> _Exercise instructions_: Transcribe the entries exactly as each line appears.

> _Stored data entries_:
++++++++++
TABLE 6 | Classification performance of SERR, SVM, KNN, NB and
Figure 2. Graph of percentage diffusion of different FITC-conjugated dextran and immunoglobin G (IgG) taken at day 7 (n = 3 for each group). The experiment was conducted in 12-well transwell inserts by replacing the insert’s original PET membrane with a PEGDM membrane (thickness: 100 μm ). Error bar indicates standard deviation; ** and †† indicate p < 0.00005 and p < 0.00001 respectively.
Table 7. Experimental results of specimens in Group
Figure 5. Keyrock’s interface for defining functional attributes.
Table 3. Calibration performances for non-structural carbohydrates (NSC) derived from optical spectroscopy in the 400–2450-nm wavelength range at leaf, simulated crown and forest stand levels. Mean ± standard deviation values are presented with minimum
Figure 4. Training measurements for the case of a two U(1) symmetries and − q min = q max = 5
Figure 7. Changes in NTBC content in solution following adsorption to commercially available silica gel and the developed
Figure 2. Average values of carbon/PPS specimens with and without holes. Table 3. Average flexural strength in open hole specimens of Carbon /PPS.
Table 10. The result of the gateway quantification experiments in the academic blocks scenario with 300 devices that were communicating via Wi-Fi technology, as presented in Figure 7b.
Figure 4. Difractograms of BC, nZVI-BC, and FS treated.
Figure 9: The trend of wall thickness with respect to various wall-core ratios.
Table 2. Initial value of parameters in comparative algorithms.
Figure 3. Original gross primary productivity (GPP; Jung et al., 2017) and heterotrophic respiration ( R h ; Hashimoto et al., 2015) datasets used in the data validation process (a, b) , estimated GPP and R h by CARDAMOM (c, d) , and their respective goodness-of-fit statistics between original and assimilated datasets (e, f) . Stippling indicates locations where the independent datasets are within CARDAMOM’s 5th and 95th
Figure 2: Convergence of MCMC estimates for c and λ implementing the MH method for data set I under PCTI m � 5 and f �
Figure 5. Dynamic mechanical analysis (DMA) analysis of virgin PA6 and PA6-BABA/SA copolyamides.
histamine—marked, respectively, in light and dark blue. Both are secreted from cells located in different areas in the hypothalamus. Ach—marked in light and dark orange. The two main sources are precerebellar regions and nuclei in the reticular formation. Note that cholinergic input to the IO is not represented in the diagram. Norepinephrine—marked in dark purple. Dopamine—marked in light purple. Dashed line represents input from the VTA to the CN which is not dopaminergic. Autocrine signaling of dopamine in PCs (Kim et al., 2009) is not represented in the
++++++++++
> _The completed task_:
TABLE 6 | Classification performance of SERR, SVM, KNN, NB and
Figure 2. Graph of percentage diffusion of different FITC-conjugated dextran and immunoglobin G (IgG) taken at day 7 (n = 3 for each group). The experiment was conducted in 12-well transwell inserts by replacing the insert’s original PET membrane with a PEGDM membrane (thickness: 100 μm ). Error bar indicates standard deviation; ** and †† indicate p < 0.00005 and p < 0.00001 respectively.
Table 7. Experimental results of specimens in Group
Figure 5. Keyrock’s interface for defining functional attributes.
Table 3. Calibration performances for non-structural carbohydrates (NSC) derived from optical spectroscopy in the 400–2450-nm wavelength range at leaf, simulated crown and forest stand levels. Mean ± standard deviation values are presented with minimum
Figure 4. Training measurements for the case of a two U(1) symmetries and − q min = q max = 5
Figure 7. Changes in NTBC content in solution following adsorption to commercially available silica gel and the developed
Figure 2. Average values of carbon/PPS specimens with and without holes. Table 3. Average flexural strength in open hole specimens of Carbon /PPS.
Table 10. The result of the gateway quantification experiments in the academic blocks scenario with 300 devices that were communicating via Wi-Fi technology, as presented in Figure 7b.
Figure 4. Difractograms of BC, nZVI-BC, and FS treated.
Figure 9: The trend of wall thickness with respect to various wall-core ratios.
Table 2. Initial value of parameters in comparative algorithms.
Figure 3. Original gross primary productivity (GPP; Jung et al., 2017) and heterotrophic respiration ( R h ; Hashimoto et al., 2015) datasets used in the data validation process (a, b) , estimated GPP and R h by CARDAMOM (c, d) , and their respective goodness-of-fit statistics between original and assimilated datasets (e, f) . Stippling indicates locations where the independent datasets are within CARDAMOM’s 5th and 95th
Figure 2: Convergence of MCMC estimates for c and λ implementing the MH method for data set I under PCTI m � 5 and f �
Figure 5. Dynamic mechanical analysis (DMA) analysis of virgin PA6 and PA6-BABA/SA copolyamides.
histamine—marked, respectively, in light and dark blue. Both are secreted from cells located in different areas in the hypothalamus. Ach—marked in light and dark orange. The two main sources are precerebellar regions and nuclei in the reticular formation. Note that cholinergic input to the IO is not represented in the diagram. Norepinephrine—marked in dark purple. Dopamine—marked in light purple. Dashed line represents input from the VTA to the CN which is not dopaminergic. Autocrine signaling of dopamine in PCs (Kim et al., 2009) is not represented in the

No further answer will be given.